• _COLLECTED DATA_:
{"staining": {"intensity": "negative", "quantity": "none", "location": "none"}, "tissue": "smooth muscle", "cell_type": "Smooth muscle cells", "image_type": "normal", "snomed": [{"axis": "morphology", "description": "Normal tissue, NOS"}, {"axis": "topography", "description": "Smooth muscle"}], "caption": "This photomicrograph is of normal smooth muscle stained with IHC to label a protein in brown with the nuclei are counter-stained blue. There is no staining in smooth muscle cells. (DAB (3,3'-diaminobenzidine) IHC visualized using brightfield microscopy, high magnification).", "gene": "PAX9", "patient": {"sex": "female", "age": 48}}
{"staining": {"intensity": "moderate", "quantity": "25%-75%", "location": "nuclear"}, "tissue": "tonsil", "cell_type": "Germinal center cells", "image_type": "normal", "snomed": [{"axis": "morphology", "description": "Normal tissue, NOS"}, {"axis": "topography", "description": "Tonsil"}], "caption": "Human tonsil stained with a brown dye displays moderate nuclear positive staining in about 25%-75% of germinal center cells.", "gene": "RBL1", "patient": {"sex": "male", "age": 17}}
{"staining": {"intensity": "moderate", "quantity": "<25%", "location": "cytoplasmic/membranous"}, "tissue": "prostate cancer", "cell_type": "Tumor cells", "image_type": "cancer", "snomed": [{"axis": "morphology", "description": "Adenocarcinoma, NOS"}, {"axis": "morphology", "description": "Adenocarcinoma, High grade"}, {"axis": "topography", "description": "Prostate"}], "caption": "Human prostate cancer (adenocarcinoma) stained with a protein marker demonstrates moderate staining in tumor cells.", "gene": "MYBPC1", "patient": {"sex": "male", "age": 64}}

• _TASK DESCRIPTION_:
Return the full listing, character for character.

• _ANSWER TO THIS EXERCISE_:
{"staining": {"intensity": "negative", "quantity": "none", "location": "none"}, "tissue": "smooth muscle", "cell_type": "Smooth muscle cells", "image_type": "normal", "snomed": [{"axis": "morphology", "description": "Normal tissue, NOS"}, {"axis": "topography", "description": "Smooth muscle"}], "caption": "This photomicrograph is of normal smooth muscle stained with IHC to label a protein in brown with the nuclei are counter-stained blue. There is no staining in smooth muscle cells. (DAB (3,3'-diaminobenzidine) IHC visualized using brightfield microscopy, high magnification).", "gene": "PAX9", "patient": {"sex": "female", "age": 48}}
{"staining": {"intensity": "moderate", "quantity": "25%-75%", "location": "nuclear"}, "tissue": "tonsil", "cell_type": "Germinal center cells", "image_type": "normal", "snomed": [{"axis": "morphology", "description": "Normal tissue, NOS"}, {"axis": "topography", "description": "Tonsil"}], "caption": "Human tonsil stained with a brown dye displays moderate nuclear positive staining in about 25%-75% of germinal center cells.", "gene": "RBL1", "patient": {"sex": "male", "age": 17}}
{"staining": {"intensity": "moderate", "quantity": "<25%", "location": "cytoplasmic/membranous"}, "tissue": "prostate cancer", "cell_type": "Tumor cells", "image_type": "cancer", "snomed": [{"axis": "morphology", "description": "Adenocarcinoma, NOS"}, {"axis": "morphology", "description": "Adenocarcinoma, High grade"}, {"axis": "topography", "description": "Prostate"}], "caption": "Human prostate cancer (adenocarcinoma) stained with a protein marker demonstrates moderate staining in tumor cells.", "gene": "MYBPC1", "patient": {"sex": "male", "age": 64}}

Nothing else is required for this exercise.